The Promise of an “Uber for Care”
Technology can correct what regulation alone cannot. A transparent platform could allow verified caregivers to register, display training badges, and accept assignments directly—just as cab drivers do. Families could see real-time pricing, star ratings, and safety credentials. Payments would flow digitally and transparently.

But this will only work under a strong licensing and disclosure regime. Without regulation, digital platforms risk becoming the same exploitative middlemen in new clothes. The goal must be empowerment, not convenience for the privileged.

A Model Bill for the Tricity
Punjab and Chandigarh could jointly enact a Domestic & Home-Care Intermediation (Regulation) Act, 2025. It would:

Cover every person or firm placing home-care or domestic workers.

Require annual licensing, public disclosure of commissions, and digital tripartite contracts.

Cap commissions at 15% and link payments to minimum wages.

Guarantee grievance redress within 15 days and penalise blacklisting.

Mirror migrant-work protections when applicable.

Mandate periodic reviews to update caps and standards.

Such a law would legitimise a vital service sector, protect women workers, and provide clarity to thousands of households desperate for reliable care.

Families and Hospitals: What They Can Do Now
Even without a new law, families can act responsibly. Demand a written contract showing wages, rest days, and commission splits. Ask for police verification. Refuse opaque billing. Hospitals referring agencies should ensure they work only with licensed, transparent intermediaries.

The Way Forward
At a time when the Central Government, various State Governments, and even political parties are talking about women’s empowerment—transferring doles directly into women’s bank accounts—there exists another, largely invisible class of women who are left entirely unprotected. These are the young girls who, instead of waiting for welfare schemes, choose to earn a dignified livelihood through honest labour, caring for the elderly, the infirm, and the convalescent. Yet, they remain outside the safety net of any central or state law.

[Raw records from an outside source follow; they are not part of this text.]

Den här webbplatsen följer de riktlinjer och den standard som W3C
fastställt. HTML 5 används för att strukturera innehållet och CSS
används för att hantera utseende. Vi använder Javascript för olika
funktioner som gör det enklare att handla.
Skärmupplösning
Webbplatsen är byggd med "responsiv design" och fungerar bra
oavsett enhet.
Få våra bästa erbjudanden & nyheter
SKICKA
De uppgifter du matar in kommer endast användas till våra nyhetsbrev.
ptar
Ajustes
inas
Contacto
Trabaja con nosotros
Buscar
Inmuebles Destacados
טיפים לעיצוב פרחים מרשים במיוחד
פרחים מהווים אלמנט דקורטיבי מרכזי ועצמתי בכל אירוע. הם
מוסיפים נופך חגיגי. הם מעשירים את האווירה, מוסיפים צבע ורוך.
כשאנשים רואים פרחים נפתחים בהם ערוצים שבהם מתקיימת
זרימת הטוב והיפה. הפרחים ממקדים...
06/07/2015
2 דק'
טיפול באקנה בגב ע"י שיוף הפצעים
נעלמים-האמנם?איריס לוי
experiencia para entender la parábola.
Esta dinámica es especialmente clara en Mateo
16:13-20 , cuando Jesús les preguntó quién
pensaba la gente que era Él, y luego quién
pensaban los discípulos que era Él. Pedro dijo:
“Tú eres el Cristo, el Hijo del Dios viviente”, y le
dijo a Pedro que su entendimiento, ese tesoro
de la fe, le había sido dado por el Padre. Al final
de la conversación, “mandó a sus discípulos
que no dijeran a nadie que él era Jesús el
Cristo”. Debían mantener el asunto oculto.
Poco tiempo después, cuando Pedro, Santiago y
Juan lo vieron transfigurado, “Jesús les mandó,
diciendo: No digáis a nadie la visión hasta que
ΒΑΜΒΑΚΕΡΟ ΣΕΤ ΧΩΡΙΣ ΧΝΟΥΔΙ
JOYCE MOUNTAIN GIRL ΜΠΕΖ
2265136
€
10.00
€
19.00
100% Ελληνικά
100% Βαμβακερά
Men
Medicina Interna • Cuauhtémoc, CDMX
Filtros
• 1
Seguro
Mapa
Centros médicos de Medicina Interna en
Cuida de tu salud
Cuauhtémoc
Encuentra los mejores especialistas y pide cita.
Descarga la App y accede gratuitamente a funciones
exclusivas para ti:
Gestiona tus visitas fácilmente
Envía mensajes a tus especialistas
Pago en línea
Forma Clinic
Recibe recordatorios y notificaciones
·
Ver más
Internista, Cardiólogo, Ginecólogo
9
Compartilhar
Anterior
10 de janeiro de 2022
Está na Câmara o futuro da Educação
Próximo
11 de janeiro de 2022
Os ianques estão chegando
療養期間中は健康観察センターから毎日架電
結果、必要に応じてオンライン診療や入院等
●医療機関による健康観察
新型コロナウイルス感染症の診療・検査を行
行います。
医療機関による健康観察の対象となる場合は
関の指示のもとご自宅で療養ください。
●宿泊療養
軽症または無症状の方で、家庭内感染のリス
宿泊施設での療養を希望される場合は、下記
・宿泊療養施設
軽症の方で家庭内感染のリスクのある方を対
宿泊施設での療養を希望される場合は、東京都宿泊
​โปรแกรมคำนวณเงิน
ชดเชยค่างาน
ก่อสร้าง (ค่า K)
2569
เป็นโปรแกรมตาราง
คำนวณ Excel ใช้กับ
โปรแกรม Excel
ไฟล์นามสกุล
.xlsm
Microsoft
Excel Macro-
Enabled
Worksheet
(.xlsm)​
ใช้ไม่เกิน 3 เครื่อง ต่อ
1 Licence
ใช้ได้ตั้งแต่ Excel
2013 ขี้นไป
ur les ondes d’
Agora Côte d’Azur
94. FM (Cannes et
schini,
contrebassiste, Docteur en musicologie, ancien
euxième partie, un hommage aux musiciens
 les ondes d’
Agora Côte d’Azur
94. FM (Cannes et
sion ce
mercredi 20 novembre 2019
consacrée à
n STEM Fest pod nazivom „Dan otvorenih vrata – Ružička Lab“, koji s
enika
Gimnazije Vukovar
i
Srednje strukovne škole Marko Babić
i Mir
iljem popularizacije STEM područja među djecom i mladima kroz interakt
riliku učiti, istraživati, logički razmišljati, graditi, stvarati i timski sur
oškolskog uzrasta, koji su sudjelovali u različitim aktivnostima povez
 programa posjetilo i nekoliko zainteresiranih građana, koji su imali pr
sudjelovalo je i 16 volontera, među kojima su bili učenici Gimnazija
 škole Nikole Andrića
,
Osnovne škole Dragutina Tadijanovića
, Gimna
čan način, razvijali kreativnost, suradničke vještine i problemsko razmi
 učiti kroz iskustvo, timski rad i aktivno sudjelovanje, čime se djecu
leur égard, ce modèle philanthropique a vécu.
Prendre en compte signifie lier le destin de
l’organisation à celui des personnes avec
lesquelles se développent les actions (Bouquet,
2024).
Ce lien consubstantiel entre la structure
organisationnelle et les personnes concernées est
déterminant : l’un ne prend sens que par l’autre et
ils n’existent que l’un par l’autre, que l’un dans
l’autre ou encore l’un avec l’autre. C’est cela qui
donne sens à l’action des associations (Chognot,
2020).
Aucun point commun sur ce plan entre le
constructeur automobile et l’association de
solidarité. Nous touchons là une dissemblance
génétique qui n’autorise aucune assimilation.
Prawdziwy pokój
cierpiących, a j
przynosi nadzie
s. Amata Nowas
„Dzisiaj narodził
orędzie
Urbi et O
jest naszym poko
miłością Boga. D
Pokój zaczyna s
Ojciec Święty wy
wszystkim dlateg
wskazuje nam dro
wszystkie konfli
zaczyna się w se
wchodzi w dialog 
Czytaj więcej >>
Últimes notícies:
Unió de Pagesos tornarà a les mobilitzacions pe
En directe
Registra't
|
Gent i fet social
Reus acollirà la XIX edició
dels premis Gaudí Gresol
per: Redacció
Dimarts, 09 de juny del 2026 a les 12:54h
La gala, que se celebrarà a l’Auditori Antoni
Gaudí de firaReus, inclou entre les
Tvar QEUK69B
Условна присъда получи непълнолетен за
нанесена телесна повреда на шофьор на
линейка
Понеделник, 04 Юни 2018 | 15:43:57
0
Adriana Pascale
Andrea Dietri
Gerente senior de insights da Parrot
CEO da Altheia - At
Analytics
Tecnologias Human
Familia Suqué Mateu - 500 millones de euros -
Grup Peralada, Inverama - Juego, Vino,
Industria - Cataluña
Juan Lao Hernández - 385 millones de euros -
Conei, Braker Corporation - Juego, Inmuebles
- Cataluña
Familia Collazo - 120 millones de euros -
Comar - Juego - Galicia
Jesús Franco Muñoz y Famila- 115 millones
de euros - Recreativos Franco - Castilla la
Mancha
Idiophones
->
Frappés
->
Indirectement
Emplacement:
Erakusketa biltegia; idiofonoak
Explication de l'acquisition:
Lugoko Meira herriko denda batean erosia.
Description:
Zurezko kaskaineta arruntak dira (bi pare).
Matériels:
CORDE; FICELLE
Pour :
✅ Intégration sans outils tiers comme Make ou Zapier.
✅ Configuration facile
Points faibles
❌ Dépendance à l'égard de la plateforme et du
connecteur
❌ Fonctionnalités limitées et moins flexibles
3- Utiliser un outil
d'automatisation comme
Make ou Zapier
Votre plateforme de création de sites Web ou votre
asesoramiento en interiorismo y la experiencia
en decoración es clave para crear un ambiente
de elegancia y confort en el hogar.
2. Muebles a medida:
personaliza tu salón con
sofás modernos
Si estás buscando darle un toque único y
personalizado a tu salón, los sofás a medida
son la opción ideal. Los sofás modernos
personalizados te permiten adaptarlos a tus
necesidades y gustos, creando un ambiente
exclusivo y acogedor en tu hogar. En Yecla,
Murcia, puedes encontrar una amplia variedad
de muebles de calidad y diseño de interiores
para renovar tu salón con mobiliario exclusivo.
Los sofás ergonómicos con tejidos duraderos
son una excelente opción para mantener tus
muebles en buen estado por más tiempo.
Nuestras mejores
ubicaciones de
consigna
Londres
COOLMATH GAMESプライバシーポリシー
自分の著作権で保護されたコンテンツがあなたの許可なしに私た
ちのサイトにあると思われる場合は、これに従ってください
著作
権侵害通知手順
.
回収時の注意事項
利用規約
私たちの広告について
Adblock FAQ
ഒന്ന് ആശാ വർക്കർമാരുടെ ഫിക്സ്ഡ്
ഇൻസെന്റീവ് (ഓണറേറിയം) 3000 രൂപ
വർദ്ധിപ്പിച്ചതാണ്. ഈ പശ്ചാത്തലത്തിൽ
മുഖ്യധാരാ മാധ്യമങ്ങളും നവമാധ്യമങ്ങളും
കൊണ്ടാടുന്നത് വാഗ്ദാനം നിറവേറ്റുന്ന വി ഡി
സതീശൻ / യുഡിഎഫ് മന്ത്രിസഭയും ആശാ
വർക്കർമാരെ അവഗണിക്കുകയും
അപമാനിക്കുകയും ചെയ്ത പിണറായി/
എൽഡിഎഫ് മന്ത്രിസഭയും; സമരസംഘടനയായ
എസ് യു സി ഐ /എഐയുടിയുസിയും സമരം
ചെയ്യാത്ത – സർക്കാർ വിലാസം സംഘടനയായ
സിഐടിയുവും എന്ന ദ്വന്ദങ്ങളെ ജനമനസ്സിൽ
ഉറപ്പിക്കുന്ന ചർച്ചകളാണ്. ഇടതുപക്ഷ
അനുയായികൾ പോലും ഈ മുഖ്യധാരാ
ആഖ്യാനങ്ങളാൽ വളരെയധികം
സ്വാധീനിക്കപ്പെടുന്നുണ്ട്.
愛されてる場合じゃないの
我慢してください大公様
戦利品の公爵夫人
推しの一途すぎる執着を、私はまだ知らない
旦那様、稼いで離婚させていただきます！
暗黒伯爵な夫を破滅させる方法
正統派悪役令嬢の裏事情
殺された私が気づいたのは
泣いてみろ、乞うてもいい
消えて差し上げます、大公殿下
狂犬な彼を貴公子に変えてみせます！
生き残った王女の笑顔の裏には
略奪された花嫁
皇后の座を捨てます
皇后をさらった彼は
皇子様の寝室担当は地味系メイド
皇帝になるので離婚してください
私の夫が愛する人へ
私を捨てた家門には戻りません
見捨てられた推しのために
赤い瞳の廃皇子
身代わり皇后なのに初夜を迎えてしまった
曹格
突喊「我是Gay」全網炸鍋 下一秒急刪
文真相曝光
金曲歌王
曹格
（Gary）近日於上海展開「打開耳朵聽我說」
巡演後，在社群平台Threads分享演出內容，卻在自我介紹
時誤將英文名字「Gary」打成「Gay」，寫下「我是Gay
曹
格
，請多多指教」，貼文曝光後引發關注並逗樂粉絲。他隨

This is a vulnerable section that urgently needs recognition and protection. Care work is not cheap—and it shouldn’t be. But the caregiver, not the middleman, deserves the bulk of what families pay. Minimum wages already exist. Migrant-worker safeguards already exist. What’s missing is a law that caps exploitation and compels transparency.

Punjab and Chandigarh can, and should, pioneer that change. Regulate the intermediaries, digitise payments, empower caregivers—and let compassion finally become compliant.